İshak Sunguroğlu’nun “Harput Yollarında” yapıtında yörenin eski ses sanatçıları sayılırken en sonda genç bir sanatçı tanıtılır:  
 

“Elazığ’da bu yılın ses kahramanı olarak yetişen bir gencimiz daha vardır ki, sesi cidden çok gür ve gür olduğu kadar da tesirlidir. İsmi Enver olan bu genç, Palulu rahmetli Rüştü bey’in oğlu, muhterem dostumuz Ali Bey’in de yeğenidir. Sesinin güzel olmasıyla beraber, kabiliyetli ve aynı zamanda müziğe çok meraklıdır. Ümit ve temenni ederim ki, Hafız Osman üstadımızın usullerine nüfuz eder ve lisanını da düzeltirse Harput ve dolaylarının yegâne ses sanatkârı olabilir.” 

Harput müziğinde gittikçe ustalaşan Enver Demirbağ’ın zaman içerisinde dönemin yetersiz teknolojisine karşın, yerel stüdyolardan, meşklerden ya da kültürel kayıtlardan kasetlere aktarılmış yüzlerce kaydında neredeyse tüm türkü, gazel ve hoyratı kusursuz okuduğunu görürüz.  

Günümüzün yetkin sesleri Zülfü Demirtaş, Hasan Öztürk ve Muzaffer Ertürk’ü Harput Müziği konusunda eğiten kişidir Enver Demirbağ, Harput-Elazığ Müziğinin bayrağını Hafız Osmanlardan, Kövenkli Hafızlardan devralıp günümüze taşıyan ve okuduğu yapıtları hakkıyla bilen tek üstat sanatçıdır. 

Harput müziğindeki tüm makamları ve formları icra edebilen Hafız Osman Öge’den sonra son kişi Enver Demirbağ’dır. Harput müziğinde, onun gibi makam, form ve usul bilen başka bir sanatçı yoktur. 

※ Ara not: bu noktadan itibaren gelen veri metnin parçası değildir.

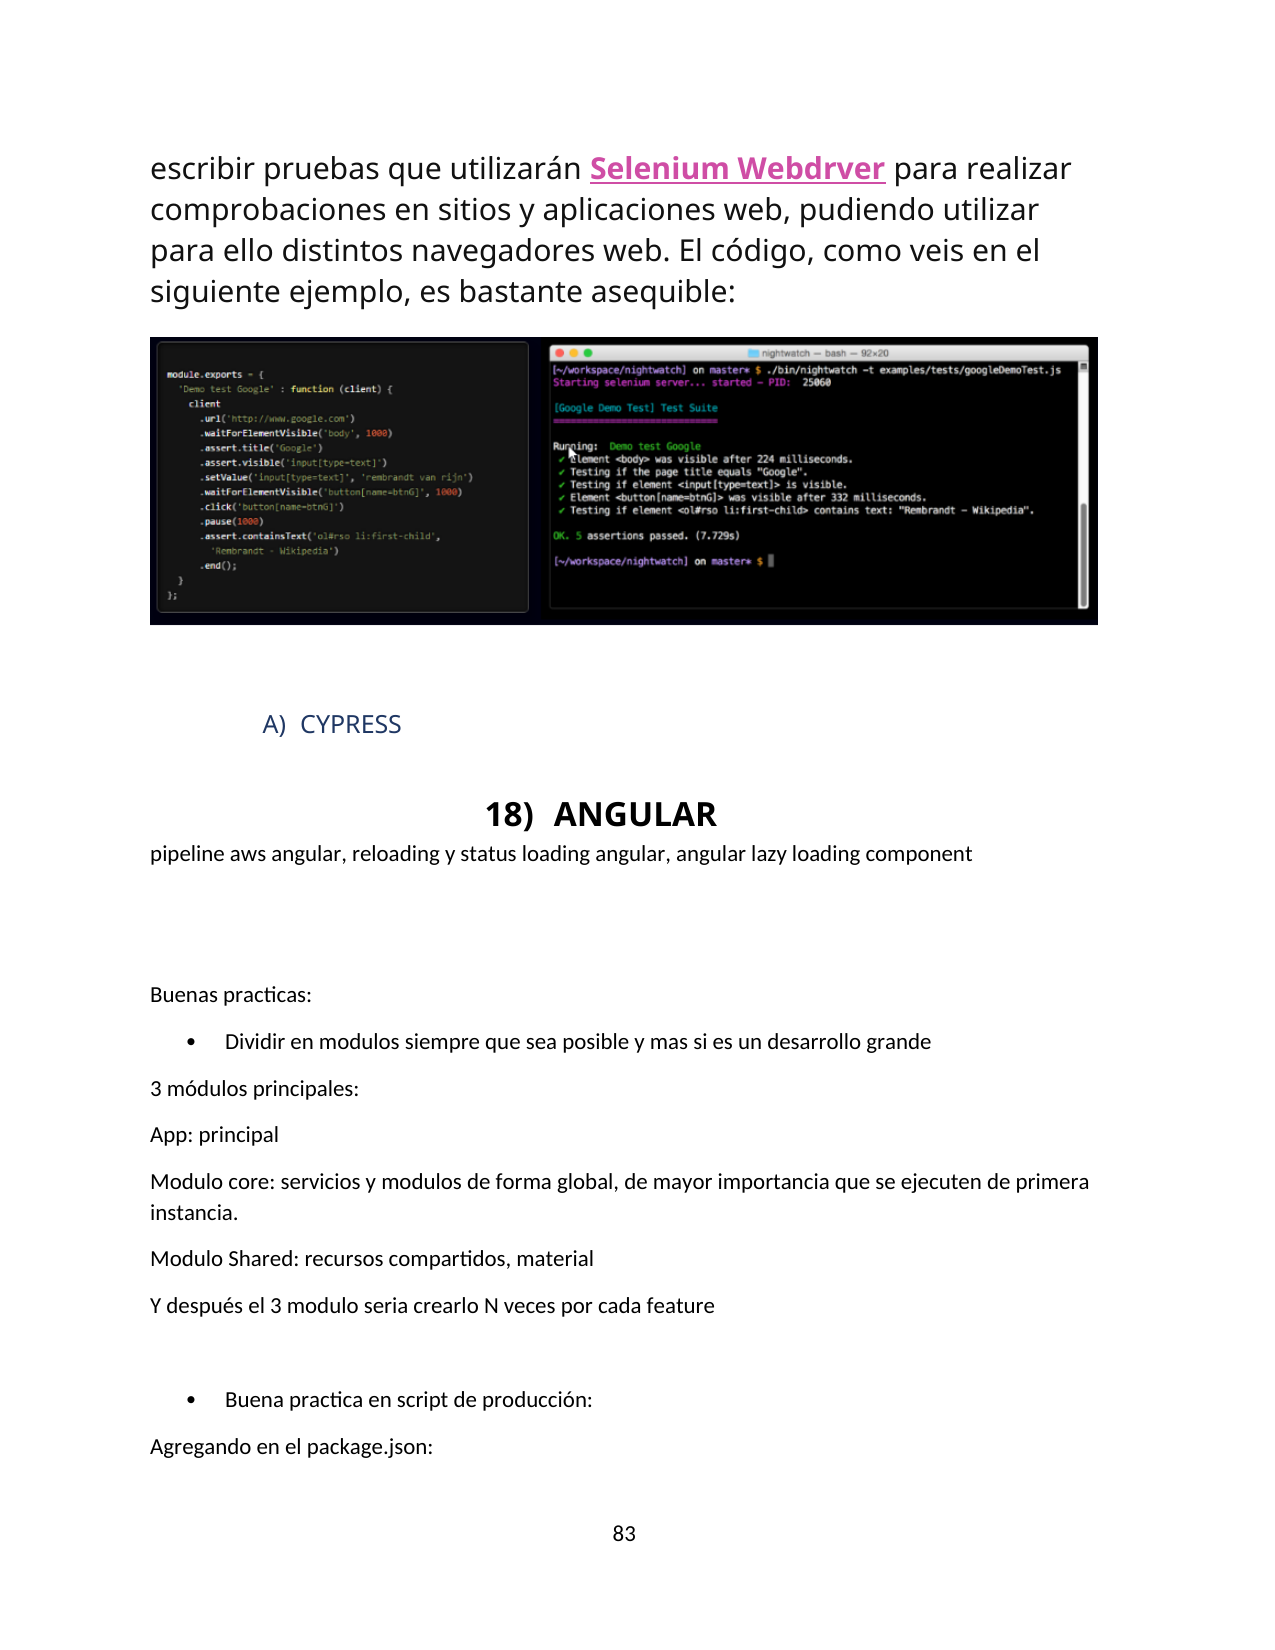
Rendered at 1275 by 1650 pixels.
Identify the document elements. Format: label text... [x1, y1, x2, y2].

picture [150, 337, 1098, 635]
text Agregando en el package.json: [150, 1432, 1098, 1460]
text Modulo Shared: recursos compartidos, material [150, 1244, 1098, 1273]
text 3 módulos principales: [150, 1074, 1098, 1102]
text Modulo core: servicios y modulos de forma global, de mayor importancia que se ejecuten de primera instancia. [150, 1167, 1098, 1226]
list Dividir en modulos siempre que sea posible y mas si es un desarrollo grande [187, 1027, 1098, 1055]
subtitle ANGULAR [103, 790, 1098, 836]
text pipeline aws angular, reloading y status loading angular, angular lazy loading component [150, 839, 1098, 867]
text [150, 147, 1098, 312]
text App: principal [150, 1121, 1098, 1149]
text Buenas practicas: [150, 980, 1098, 1008]
subtitle CYPRESS [262, 707, 1098, 741]
list Buena practica en script de producción: [187, 1385, 1098, 1413]
text Y después el 3 modulo seria crearlo N veces por cada feature [150, 1291, 1098, 1319]
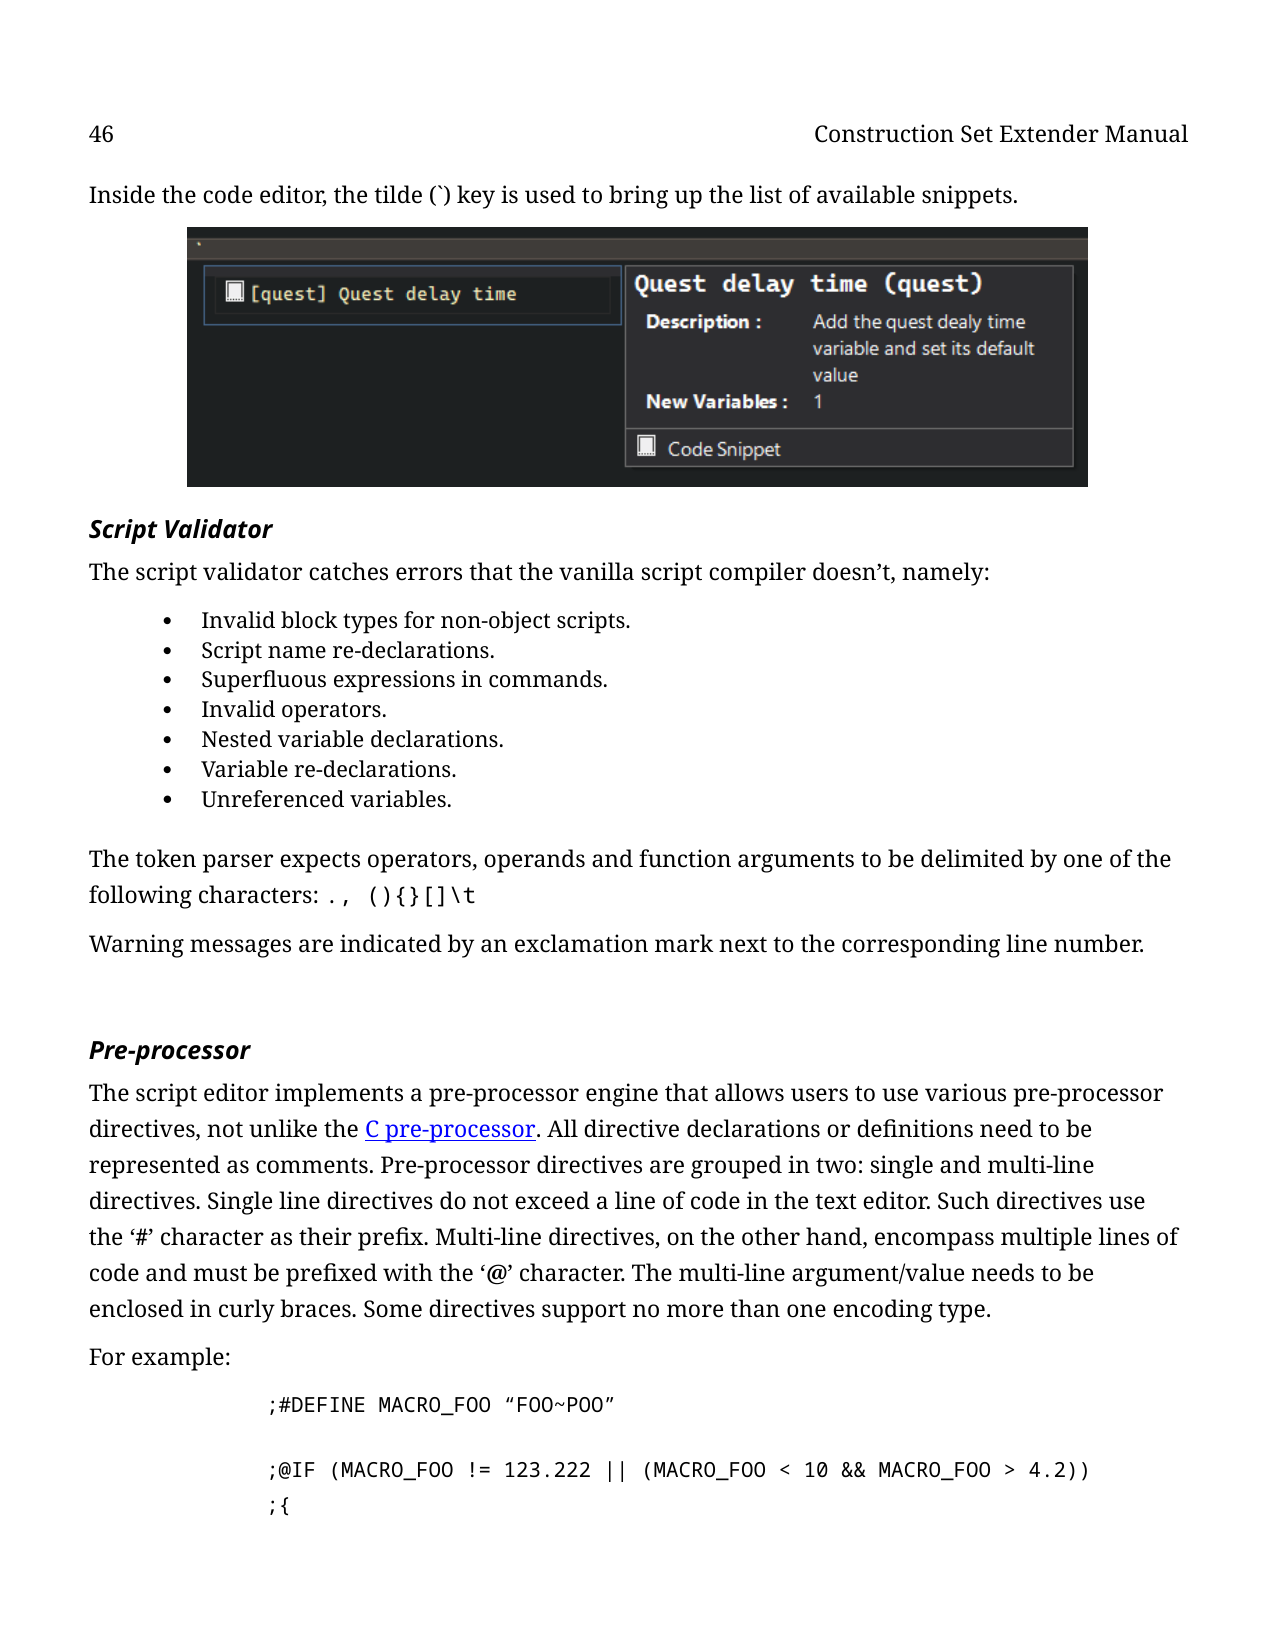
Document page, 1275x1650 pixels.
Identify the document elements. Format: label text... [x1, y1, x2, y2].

subtitle Script Validator [88, 512, 1186, 546]
subtitle Pre-processor [88, 1033, 1186, 1067]
picture [187, 227, 1088, 487]
list Invalid block types for non-object scripts. [163, 605, 1186, 634]
text ;#DEFINE MACRO_FOO “FOO~POO” [266, 1390, 1186, 1418]
list Variable re-declarations. [163, 754, 1186, 783]
list Unreferenced variables. [163, 783, 1186, 813]
text For example: [88, 1341, 1186, 1372]
text ;{ [266, 1490, 1186, 1518]
text The token parser expects operators, operands and function arguments to be delimited by one of the following characters: ., (){}[]\t [88, 843, 1186, 910]
list Nested variable declarations. [163, 724, 1186, 754]
text ;@IF (MACRO_FOO != 123.222 || (MACRO_FOO < 10 && MACRO_FOO > 4.2)) [266, 1456, 1186, 1484]
list Invalid operators. [163, 694, 1186, 724]
text Warning messages are indicated by an exclamation mark next to the corresponding line number. [88, 927, 1186, 959]
text Inside the code editor, the tilde (`) key is used to bring up the list of available snippets. [88, 178, 1186, 210]
text The script editor implements a pre-processor engine that allows users to use various pre-processor directives, not unlike the C pre-processor. All directive declarations or definitions need to be represented as comments. Pre-processor directives are grouped in two: single and multi-line directives. Single line directives do not exceed a line of code in the text editor. Such directives use the ‘#’ character as their prefix. Multi-line directives, on the other hand, encompass multiple lines of code and must be prefixed with the ‘@’ character. The multi-line argument/value needs to be enclosed in curly braces. Some directives support no more than one encoding type. [88, 1077, 1186, 1324]
list Script name re-declarations. [163, 634, 1186, 664]
text The script validator catches errors that the vanilla script compiler doesn’t, namely: [88, 556, 1186, 588]
list Superfluous expressions in commands. [163, 664, 1186, 694]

Tek başına ve felçli bir biçimde, yaşadığı apartman dairesinde, çıkan yangın sonucu on iki yıl önce yitirdiğimiz Enver Demirbağ’ı sonsuz saygı ve rahmetle anıyor, bugün çizgisinden çıkarılmış Harput Müziği'ni icra eden günümüz sanatçılarının onun mirasını koruyup daha da ileriye götürmelerini diliyorum.